Bart Van Assche [Mon, 25 Oct 2010 18:18:54 +0000 (18:18 +0000)]
DRD: the help text does now indicate that lock contention detection is off by default / changed default value of the exclusive mutex threshold from 1000s to off. See also #255247.
Julian Seward [Tue, 12 Oct 2010 10:14:43 +0000 (10:14 +0000)]
Fix up printing of the can't-autodetect-params message and the
filtering out thereof, so as to make Cachegrind and Callgrind
pass their regressiont tests on ARM-Linux.
Julian Seward [Tue, 12 Oct 2010 10:13:17 +0000 (10:13 +0000)]
Define VG_CLREQ_SZB correctly on ARM, so Cachegrind and Callgrind
don't assert in their regtests on ARM. (Value is the same in both
ARM and Thumb mode, fortunately.)
Julian Seward [Tue, 12 Oct 2010 10:09:15 +0000 (10:09 +0000)]
Add DHAT as an experimental tool. DHAT (a Dynamic Heap Analysis Tool)
is a heap profiler that is complementary to Massif. DHAT tracks heap
allocations, and connects which memory accesses are to which blocks.
It can find the following information:
* total allocation and max liveness
* average block lifetime (# instructions between allocation and
freeing)
* average number of reads and writes to each byte in the block
("access ratios")
* average of longest interval of non-access to a block, also
measured in instructions
* which fields of blocks are used a lot, and which aren't
(hot-field profiling)
Using these stats it is possible to identify allocation points with
the following characteristics:
* potential process-lifetime leaks (blocks allocated by the point just
accumulate, and are freed only at the end of the run)
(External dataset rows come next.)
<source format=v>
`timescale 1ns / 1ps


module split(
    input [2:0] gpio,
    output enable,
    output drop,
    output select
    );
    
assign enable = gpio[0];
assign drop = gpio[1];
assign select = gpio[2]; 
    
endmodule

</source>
* excessive turnover: points which chew through a lot of heap, even if
it is not held onto for very long
* excessively transient: points which allocate very short lived blocks
* useless or underused allocations: blocks which are allocated but not
completely filled in, or are filled in but not subsequently read.
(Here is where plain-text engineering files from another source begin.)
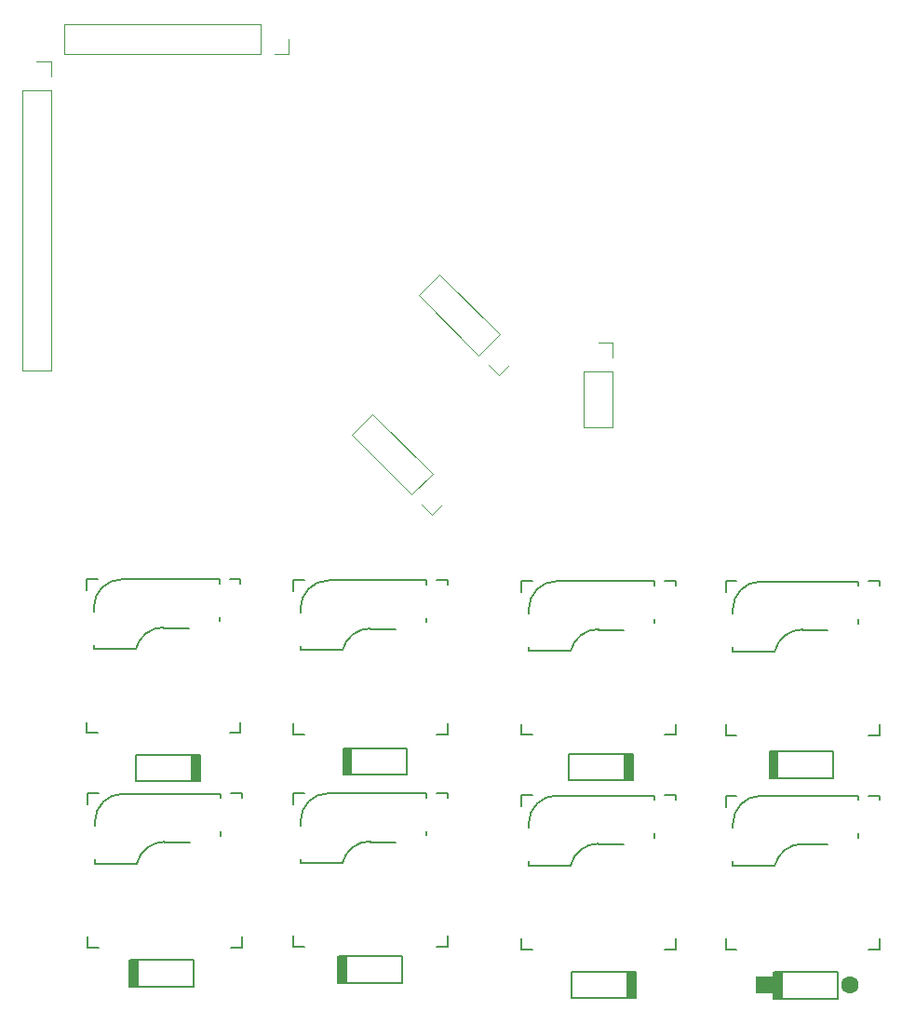
<source format=gbr>
%TF.GenerationSoftware,KiCad,Pcbnew,8.0.2*%
%TF.CreationDate,2025-08-30T14:26:49+07:00*%
%TF.ProjectId,minions,6d696e69-6f6e-4732-9e6b-696361645f70,1*%
%TF.SameCoordinates,Original*%
%TF.FileFunction,Legend,Bot*%
%TF.FilePolarity,Positive*%
%FSLAX46Y46*%
G04 Gerber Fmt 4.6, Leading zero omitted, Abs format (unit mm)*
G04 Created by KiCad (PCBNEW 8.0.2) date 2025-08-30 14:26:49*
%MOMM*%
%LPD*%
G01*
G04 APERTURE LIST*
%ADD10C,0.120000*%
%ADD11C,0.150000*%
%ADD12C,0.200000*%
%ADD13R,1.600000X1.600000*%
%ADD14C,1.600000*%
G04 APERTURE END LIST*
D10*
%TO.C,J6*%
X161127328Y-98992672D02*
X162457328Y-98992672D01*
X162457328Y-98992672D02*
X162457328Y-100322672D01*
X162457328Y-106732672D02*
X162457328Y-101592672D01*
X159797328Y-101592672D02*
X162457328Y-101592672D01*
X159797328Y-106732672D02*
X162457328Y-106732672D01*
X159797328Y-106732672D02*
X159797328Y-101592672D01*
%TO.C,J1*%
X132980002Y-71399999D02*
X132980000Y-72730000D01*
X132980000Y-72730000D02*
X131650001Y-72730002D01*
X112540000Y-72729996D02*
X130380000Y-72730002D01*
X130379998Y-70069997D02*
X130380000Y-72730002D01*
X112540000Y-70070001D02*
X112540000Y-72729996D01*
X112540000Y-70070001D02*
X130379998Y-70069997D01*
%TO.C,J2*%
X146707898Y-92826995D02*
X152138479Y-98257574D01*
X146707898Y-92826995D02*
X144826993Y-94707899D01*
X152138479Y-98257574D02*
X150257574Y-100138478D01*
X144826993Y-94707899D02*
X150257574Y-100138478D01*
X152096051Y-101976956D02*
X151155599Y-101036505D01*
X153036504Y-101036504D02*
X152096051Y-101976956D01*
D11*
%TO.C,K8*%
X146390000Y-139960000D02*
X147390000Y-139960000D01*
X147390000Y-139960000D02*
X147390000Y-140356000D01*
X147390000Y-152960000D02*
X147390000Y-153960000D01*
X147390000Y-153960000D02*
X146390000Y-153960000D01*
X145470000Y-140356000D02*
X145470000Y-139975000D01*
X145470000Y-143785000D02*
X145470000Y-143404000D01*
X140390000Y-144420000D02*
X142676000Y-144420000D01*
X134040000Y-146325000D02*
X137850000Y-146325000D01*
X145470000Y-139975000D02*
X136580000Y-139975000D01*
X134040000Y-146325000D02*
X134421000Y-146325000D01*
X133390000Y-139960000D02*
X134390000Y-139960000D01*
X134040000Y-142896000D02*
X134040000Y-142515000D01*
X134040000Y-145944000D02*
X134040000Y-146325000D01*
X133390000Y-140960000D02*
X133390000Y-139960000D01*
X133390000Y-153960000D02*
X133390000Y-152960000D01*
X134390000Y-153960000D02*
X133390000Y-153960000D01*
X137850001Y-146325001D02*
G75*
G02*
X140389999Y-144341829I2539999J-634999D01*
G01*
X134040000Y-142515000D02*
G75*
G02*
X136580000Y-139975000I2540000J0D01*
G01*
%TO.C,K7*%
X127690000Y-140010000D02*
X128690000Y-140010000D01*
X128690000Y-140010000D02*
X128690000Y-140406000D01*
X128690000Y-153010000D02*
X128690000Y-154010000D01*
X128690000Y-154010000D02*
X127690000Y-154010000D01*
X126770000Y-140406000D02*
X126770000Y-140025000D01*
X126770000Y-143835000D02*
X126770000Y-143454000D01*
X121690000Y-144470000D02*
X123976000Y-144470000D01*
X115340000Y-146375000D02*
X119150000Y-146375000D01*
X126770000Y-140025000D02*
X117880000Y-140025000D01*
X115340000Y-146375000D02*
X115721000Y-146375000D01*
X114690000Y-140010000D02*
X115690000Y-140010000D01*
X115340000Y-142946000D02*
X115340000Y-142565000D01*
X115340000Y-145994000D02*
X115340000Y-146375000D01*
X114690000Y-141010000D02*
X114690000Y-140010000D01*
X114690000Y-154010000D02*
X114690000Y-153010000D01*
X115690000Y-154010000D02*
X114690000Y-154010000D01*
X119150001Y-146375001D02*
G75*
G02*
X121689999Y-144391829I2539999J-634999D01*
G01*
X115340000Y-142565000D02*
G75*
G02*
X117880000Y-140025000I2540000J0D01*
G01*
D12*
%TO.C,D2*%
X164535001Y-156199999D02*
X164535000Y-158599999D01*
X164510000Y-158599998D02*
X158710001Y-158600000D01*
X164435001Y-158600001D02*
X164435001Y-156199999D01*
X164310000Y-158599999D02*
X164309999Y-156200000D01*
X164135002Y-158600001D02*
X164134999Y-156200000D01*
X163960001Y-158599998D02*
X163959999Y-156199998D01*
X163784997Y-158600003D02*
X163784999Y-156200000D01*
X158710001Y-158600000D02*
X158710000Y-156200001D01*
X158710000Y-156200001D02*
X164510000Y-156200002D01*
D11*
%TO.C,K6*%
X146390000Y-120610000D02*
X147390000Y-120610000D01*
X147390000Y-120610000D02*
X147390000Y-121006000D01*
X147390000Y-133610000D02*
X147390000Y-134610000D01*
X147390000Y-134610000D02*
X146390000Y-134610000D01*
X145470000Y-121006000D02*
X145470000Y-120625000D01*
X145470000Y-124435000D02*
X145470000Y-124054000D01*
X140390000Y-125070000D02*
X142676000Y-125070000D01*
X134040000Y-126975000D02*
X137850000Y-126975000D01*
X145470000Y-120625000D02*
X136580000Y-120625000D01*
X134040000Y-126975000D02*
X134421000Y-126975000D01*
X133390000Y-120610000D02*
X134390000Y-120610000D01*
X134040000Y-123546000D02*
X134040000Y-123165000D01*
X134040000Y-126594000D02*
X134040000Y-126975000D01*
X133390000Y-121610000D02*
X133390000Y-120610000D01*
X133390000Y-134610000D02*
X133390000Y-133610000D01*
X134390000Y-134610000D02*
X133390000Y-134610000D01*
X137850001Y-126975001D02*
G75*
G02*
X140389999Y-124991829I2539999J-634999D01*
G01*
X134040000Y-123165000D02*
G75*
G02*
X136580000Y-120625000I2540000J0D01*
G01*
%TO.C,K5*%
X185710000Y-140200000D02*
X186710000Y-140200000D01*
X186710000Y-140200000D02*
X186710000Y-140596000D01*
X186710000Y-153200000D02*
X186710000Y-154200000D01*
X186710000Y-154200000D02*
X185710000Y-154200000D01*
X184790000Y-140596000D02*
X184790000Y-140215000D01*
X184790000Y-144025000D02*
X184790000Y-143644000D01*
X179710000Y-144660000D02*
X181996000Y-144660000D01*
X173360000Y-146565000D02*
X177170000Y-146565000D01*
X184790000Y-140215000D02*
X175900000Y-140215000D01*
X173360000Y-146565000D02*
X173741000Y-146565000D01*
X172710000Y-140200000D02*
X173710000Y-140200000D01*
X173360000Y-143136000D02*
X173360000Y-142755000D01*
X173360000Y-146184000D02*
X173360000Y-146565000D01*
X172710000Y-141200000D02*
X172710000Y-140200000D01*
X172710000Y-154200000D02*
X172710000Y-153200000D01*
X173710000Y-154200000D02*
X172710000Y-154200000D01*
X177170001Y-146565001D02*
G75*
G02*
X179709999Y-144581829I2539999J-634999D01*
G01*
X173360000Y-142755000D02*
G75*
G02*
X175900000Y-140215000I2540000J0D01*
G01*
%TO.C,K2*%
X167150000Y-140170000D02*
X168150000Y-140170000D01*
X168150000Y-140170000D02*
X168150000Y-140566000D01*
X168150000Y-153170000D02*
X168150000Y-154170000D01*
X168150000Y-154170000D02*
X167150000Y-154170000D01*
X166230000Y-140566000D02*
X166230000Y-140185000D01*
X166230000Y-143995000D02*
X166230000Y-143614000D01*
X161150000Y-144630000D02*
X163436000Y-144630000D01*
X154800000Y-146535000D02*
X158610000Y-146535000D01*
X166230000Y-140185000D02*
X157340000Y-140185000D01*
X154800000Y-146535000D02*
X155181000Y-146535000D01*
X154150000Y-140170000D02*
X155150000Y-140170000D01*
X154800000Y-143106000D02*
X154800000Y-142725000D01*
X154800000Y-146154000D02*
X154800000Y-146535000D01*
X154150000Y-141170000D02*
X154150000Y-140170000D01*
X154150000Y-154170000D02*
X154150000Y-153170000D01*
X155150000Y-154170000D02*
X154150000Y-154170000D01*
X158610001Y-146535001D02*
G75*
G02*
X161149999Y-144551829I2539999J-634999D01*
G01*
X154800000Y-142725000D02*
G75*
G02*
X157340000Y-140185000I2540000J0D01*
G01*
%TO.C,K3*%
X127590000Y-120510000D02*
X128590000Y-120510000D01*
X128590000Y-120510000D02*
X128590000Y-120906000D01*
X128590000Y-133510000D02*
X128590000Y-134510000D01*
X128590000Y-134510000D02*
X127590000Y-134510000D01*
X126670000Y-120906000D02*
X126670000Y-120525000D01*
X126670000Y-124335000D02*
X126670000Y-123954000D01*
X121590000Y-124970000D02*
X123876000Y-124970000D01*
X115240000Y-126875000D02*
X119050000Y-126875000D01*
X126670000Y-120525000D02*
X117780000Y-120525000D01*
X115240000Y-126875000D02*
X115621000Y-126875000D01*
X114590000Y-120510000D02*
X115590000Y-120510000D01*
X115240000Y-123446000D02*
X115240000Y-123065000D01*
X115240000Y-126494000D02*
X115240000Y-126875000D01*
X114590000Y-121510000D02*
X114590000Y-120510000D01*
X114590000Y-134510000D02*
X114590000Y-133510000D01*
X115590000Y-134510000D02*
X114590000Y-134510000D01*
X119050001Y-126875001D02*
G75*
G02*
X121589999Y-124891829I2539999J-634999D01*
G01*
X115240000Y-123065000D02*
G75*
G02*
X117780000Y-120525000I2540000J0D01*
G01*
D12*
%TO.C,D14*%
X118514999Y-157560001D02*
X118514998Y-155160000D01*
X118540001Y-155160003D02*
X124339998Y-155160000D01*
X118614999Y-155159999D02*
X118614999Y-157560001D01*
X118740002Y-155160001D02*
X118740002Y-157560000D01*
X118914998Y-155160001D02*
X118915001Y-157560000D01*
X119089999Y-155160002D02*
X119090001Y-157560002D01*
X119265003Y-155159997D02*
X119265001Y-157560000D01*
X124339998Y-155160000D02*
X124339998Y-157559999D01*
X124339998Y-157559999D02*
X118540000Y-157559998D01*
%TO.C,D7*%
X137915000Y-138310000D02*
X137915000Y-135910000D01*
X137940000Y-135910000D02*
X143740000Y-135910000D01*
X138015000Y-135910000D02*
X138015000Y-138310000D01*
X138140000Y-135910000D02*
X138140000Y-138310000D01*
X138315000Y-135910000D02*
X138315000Y-138310000D01*
X138490000Y-135910000D02*
X138490000Y-138310000D01*
X138665000Y-135910000D02*
X138665000Y-138310000D01*
X143740000Y-135910000D02*
X143740000Y-138310000D01*
X143740000Y-138310000D02*
X137940000Y-138310000D01*
%TO.C,D1*%
X164285001Y-136399999D02*
X164285000Y-138799999D01*
X164260000Y-138799998D02*
X158460001Y-138800000D01*
X164185001Y-138800001D02*
X164185001Y-136399999D01*
X164060000Y-138799999D02*
X164059999Y-136400000D01*
X163885002Y-138799999D02*
X163884999Y-136400000D01*
X163710001Y-138799998D02*
X163709999Y-136399998D01*
X163534997Y-138800003D02*
X163534999Y-136400000D01*
X158460001Y-138800000D02*
X158460000Y-136400001D01*
X158460000Y-136400001D02*
X164260000Y-136400002D01*
%TO.C,D15*%
X137465000Y-157210000D02*
X137465000Y-154810000D01*
X137490000Y-154810000D02*
X143290000Y-154810000D01*
X137565000Y-154810000D02*
X137565000Y-157210000D01*
X137690000Y-154810000D02*
X137690000Y-157210000D01*
X137865000Y-154810000D02*
X137865000Y-157210000D01*
X138040000Y-154810000D02*
X138040000Y-157210000D01*
X138215000Y-154810000D02*
X138215000Y-157210000D01*
X143290000Y-154810000D02*
X143290000Y-157210000D01*
X143290000Y-157210000D02*
X137490000Y-157210000D01*
%TO.C,D5*%
X176684999Y-138600001D02*
X176685000Y-136200002D01*
X176710000Y-136200001D02*
X182510000Y-136200001D01*
X176784999Y-136200001D02*
X176785000Y-138600001D01*
X176910001Y-136200000D02*
X176910000Y-138599999D01*
X177085001Y-136200000D02*
X177085001Y-138600002D01*
X177260000Y-136200001D02*
X177260000Y-138600001D01*
X177435000Y-136199999D02*
X177435000Y-138600000D01*
X182509999Y-138600000D02*
X176710000Y-138599998D01*
X182510000Y-136200001D02*
X182509999Y-138600000D01*
D11*
%TO.C,K4*%
X173360000Y-123255000D02*
G75*
G02*
X175900000Y-120715000I2540000J0D01*
G01*
X177170001Y-127065001D02*
G75*
G02*
X179709999Y-125081829I2539999J-634999D01*
G01*
X173710000Y-134700000D02*
X172710000Y-134700000D01*
X172710000Y-134700000D02*
X172710000Y-133700000D01*
X172710000Y-121700000D02*
X172710000Y-120700000D01*
X173360000Y-126684000D02*
X173360000Y-127065000D01*
X173360000Y-123636000D02*
X173360000Y-123255000D01*
X172710000Y-120700000D02*
X173710000Y-120700000D01*
X173360000Y-127065000D02*
X173741000Y-127065000D01*
X184790000Y-120715000D02*
X175900000Y-120715000D01*
X173360000Y-127065000D02*
X177170000Y-127065000D01*
X179710000Y-125160000D02*
X181996000Y-125160000D01*
X184790000Y-124525000D02*
X184790000Y-124144000D01*
X184790000Y-121096000D02*
X184790000Y-120715000D01*
X186710000Y-134700000D02*
X185710000Y-134700000D01*
X186710000Y-133700000D02*
X186710000Y-134700000D01*
X186710000Y-120700000D02*
X186710000Y-121096000D01*
X185710000Y-120700000D02*
X186710000Y-120700000D01*
D10*
%TO.C,J5*%
X111380000Y-73450000D02*
X111380001Y-74780000D01*
X111380000Y-101510000D02*
X111380001Y-76050000D01*
X108719998Y-76050000D02*
X111380001Y-76050000D01*
X110050000Y-73449999D02*
X111380000Y-73450000D01*
X108720002Y-101510001D02*
X111380000Y-101510000D01*
X108720002Y-101510001D02*
X108719998Y-76050000D01*
D12*
%TO.C,D3*%
X119090000Y-136460001D02*
X124890000Y-136460002D01*
X119090001Y-138860000D02*
X119090000Y-136460001D01*
X124164997Y-138860003D02*
X124164999Y-136460000D01*
X124340001Y-138859998D02*
X124339999Y-136459998D01*
X124515002Y-138860001D02*
X124514999Y-136460000D01*
X124690000Y-138859999D02*
X124689999Y-136460000D01*
X124815001Y-138860001D02*
X124815001Y-136459999D01*
X124890000Y-138859998D02*
X119090001Y-138860000D01*
X124915001Y-136459999D02*
X124915000Y-138859999D01*
D10*
%TO.C,J3*%
X146940454Y-113690453D02*
X146000000Y-114630904D01*
X146000000Y-114630904D02*
X145059547Y-113690454D01*
X140611846Y-105480944D02*
X146042427Y-110911524D01*
X146042427Y-110911524D02*
X144161518Y-112792428D01*
X138730941Y-107361847D02*
X144161518Y-112792428D01*
X140611846Y-105480944D02*
X138730941Y-107361847D01*
D11*
%TO.C,K1*%
X154800000Y-123225000D02*
G75*
G02*
X157340000Y-120685000I2540000J0D01*
G01*
X158610001Y-127035001D02*
G75*
G02*
X161149999Y-125051829I2539999J-634999D01*
G01*
X155150000Y-134670000D02*
X154150000Y-134670000D01*
X154150000Y-134670000D02*
X154150000Y-133670000D01*
X154150000Y-121670000D02*
X154150000Y-120670000D01*
X154800000Y-126654000D02*
X154800000Y-127035000D01*
X154800000Y-123606000D02*
X154800000Y-123225000D01*
X154150000Y-120670000D02*
X155150000Y-120670000D01*
X154800000Y-127035000D02*
X155181000Y-127035000D01*
X166230000Y-120685000D02*
X157340000Y-120685000D01*
X154800000Y-127035000D02*
X158610000Y-127035000D01*
X161150000Y-125130000D02*
X163436000Y-125130000D01*
X166230000Y-124495000D02*
X166230000Y-124114000D01*
X166230000Y-121066000D02*
X166230000Y-120685000D01*
X168150000Y-134670000D02*
X167150000Y-134670000D01*
X168150000Y-133670000D02*
X168150000Y-134670000D01*
X168150000Y-120670000D02*
X168150000Y-121066000D01*
X167150000Y-120670000D02*
X168150000Y-120670000D01*
D12*
%TO.C,D6*%
X177085000Y-158650001D02*
X177085000Y-156250002D01*
X177110001Y-156250000D02*
X182910000Y-156250001D01*
X177184999Y-156250001D02*
X177185000Y-158650001D01*
X177310000Y-156249999D02*
X177310000Y-158649999D01*
X177484999Y-156250000D02*
X177485001Y-158650000D01*
X177660000Y-156250001D02*
X177660000Y-158650001D01*
X177835000Y-156249999D02*
X177835001Y-158650000D01*
X182910000Y-156250001D02*
X182910000Y-158650001D01*
X182910000Y-158650001D02*
X177110000Y-158649999D01*
%TD*%
D13*
%TO.C,D6*%
X176210000Y-157450000D03*
D14*
X184010000Y-157450000D03*
%TD*%
M02*

</source>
* blocks which see extended periods of inactivity. Could these
perhaps be allocated later or freed sooner?
* blocks with inefficient layout (hot fields spread out over
multiple cache lines), or with alignment holes
Julian Seward [Tue, 12 Oct 2010 00:44:05 +0000 (00:44 +0000)]
Make the --prefix-to-strip=... command-line option added in r11312
behave more like the original proposal in #245535. This makes it
more flexible and general. Also rename it.
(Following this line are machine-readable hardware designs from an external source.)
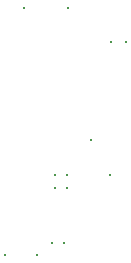
<source format=gbr>
%TF.GenerationSoftware,Altium Limited,Altium Designer,21.6.4 (81)*%
G04 Layer_Color=0*
%FSLAX45Y45*%
%MOMM*%
%TF.SameCoordinates,35F77A6B-66F6-43E6-81AF-3D6A737DF117*%
%TF.FilePolarity,Positive*%
%TF.FileFunction,Plated,1,2,PTH,Drill*%
%TF.Part,Single*%
G01*
G75*
%TA.AperFunction,ViaDrill,NotFilled*%
%ADD40C,0.30000*%
%ADD41C,0.20000*%
D40*
X-200000Y-950000D02*
D03*
X-475000D02*
D03*
X62503Y1144738D02*
D03*
X-311523Y1144245D02*
D03*
X550000Y850000D02*
D03*
X425000D02*
D03*
X25000Y-850000D02*
D03*
X-75000D02*
D03*
X415819Y-276531D02*
D03*
X250000Y25000D02*
D03*
D41*
X-55000Y-270000D02*
D03*
X55000D02*
D03*
Y-380000D02*
D03*
X-55000D02*
D03*
%TF.MD5,8e4cbec0cfb69b9d0b64b6d7a0c52d62*%
M02*

</source>
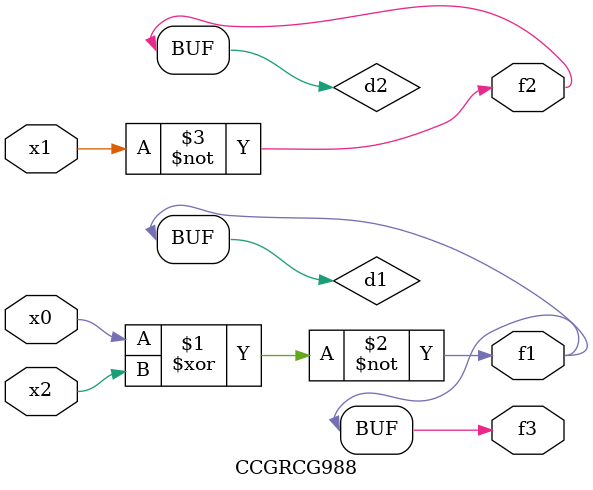
<source format=v>
module CCGRCG988(
	input x0, x1, x2,
	output f1, f2, f3
);

	wire d1, d2, d3;

	xnor (d1, x0, x2);
	nand (d2, x1);
	nor (d3, x1, x2);
	assign f1 = d1;
	assign f2 = d2;
	assign f3 = d1;
endmodule

</source>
* new name is --fullpath-after=
* allow multiple instances of --fullpath-after=
* don't require the specified strings to be prefixes, only substrings
But retain the elegant backwards-compatibility trick in Bart's r11312
commit: if --fullpath-after= is not specified at all, then behave
exactly as before.
Fixes #245535. A mixture of patches from Bart Van Assche
(bart.vanassche@gmail.com), Alexander Potapenko (glider@google.com),
and me (integration and documentation).